The hereditary Long QT Syndrome (LQTS) is a familial disorder in which most affected family members have delayed ventricular repolarization manifest on the ECG as QT prolongation. Since 1995 when the first two genes responsible for LQTS were identified, molecular genetic studies have revealed a total of 12 genetic forms of congenital LQTS caused by mutations in genes involving potassium-channel proteins, sodium-channel proteins calcium-related channel factors, and a membrane-adapter protein.

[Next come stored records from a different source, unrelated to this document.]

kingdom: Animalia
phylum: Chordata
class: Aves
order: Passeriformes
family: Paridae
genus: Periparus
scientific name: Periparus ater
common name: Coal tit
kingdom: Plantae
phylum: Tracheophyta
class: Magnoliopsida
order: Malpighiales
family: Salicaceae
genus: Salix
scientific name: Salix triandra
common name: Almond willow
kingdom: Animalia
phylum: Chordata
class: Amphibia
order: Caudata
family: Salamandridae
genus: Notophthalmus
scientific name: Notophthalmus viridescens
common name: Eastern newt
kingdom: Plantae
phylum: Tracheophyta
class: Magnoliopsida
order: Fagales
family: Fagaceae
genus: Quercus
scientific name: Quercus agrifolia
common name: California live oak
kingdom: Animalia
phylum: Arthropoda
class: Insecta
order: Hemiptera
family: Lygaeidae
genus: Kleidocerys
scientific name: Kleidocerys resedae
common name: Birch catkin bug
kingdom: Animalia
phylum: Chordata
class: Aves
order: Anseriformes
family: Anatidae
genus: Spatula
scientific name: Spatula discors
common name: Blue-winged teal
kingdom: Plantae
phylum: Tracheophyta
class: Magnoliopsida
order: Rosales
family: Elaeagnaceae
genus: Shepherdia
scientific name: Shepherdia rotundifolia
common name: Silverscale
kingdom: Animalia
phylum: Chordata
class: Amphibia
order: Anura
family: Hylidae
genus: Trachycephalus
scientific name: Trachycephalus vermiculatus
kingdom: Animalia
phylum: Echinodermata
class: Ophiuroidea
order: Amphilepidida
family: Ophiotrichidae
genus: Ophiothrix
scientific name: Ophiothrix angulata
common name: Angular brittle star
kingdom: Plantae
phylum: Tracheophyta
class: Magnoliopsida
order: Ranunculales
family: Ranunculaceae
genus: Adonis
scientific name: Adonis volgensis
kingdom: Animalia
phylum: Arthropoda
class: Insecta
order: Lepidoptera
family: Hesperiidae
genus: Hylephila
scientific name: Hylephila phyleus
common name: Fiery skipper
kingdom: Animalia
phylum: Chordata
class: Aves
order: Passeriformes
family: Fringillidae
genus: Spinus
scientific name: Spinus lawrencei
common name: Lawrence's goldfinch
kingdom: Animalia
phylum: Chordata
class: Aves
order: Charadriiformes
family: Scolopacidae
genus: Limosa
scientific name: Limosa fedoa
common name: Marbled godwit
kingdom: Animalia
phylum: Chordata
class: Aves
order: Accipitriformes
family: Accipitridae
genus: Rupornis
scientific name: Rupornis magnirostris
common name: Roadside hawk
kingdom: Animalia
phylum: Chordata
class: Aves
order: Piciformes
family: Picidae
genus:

LQTS variant 3 (LQT3) is caused by mutations in SCN5A, the gene coding for the alpha subunit of the primary voltage-gated sodium channel in the heart, NaV1.5. SCN5A mutations that cause LQT3 in general disrupt Na+ channel inactivation thereby promoting a component of Na+ channel activity that persists during the plateau phase of the ventricular action potential, the cellular correlate to the QT interval of the ECG. LQT3 mutations confer distinct pharmacological properties on mutant Na+ channels which enables a mutation-specific approach to therapeutics. Here, in addition to discussing the biophysical consequences and pharmacological impact of specific LQT3 mutations, for the first time contributions of unique patient-specific complex genetics on therapeutic strategies will be discussed using cardiac myocytes derived from inducible pluripotent stem cells (iPS cells) derived from an LQT3 family.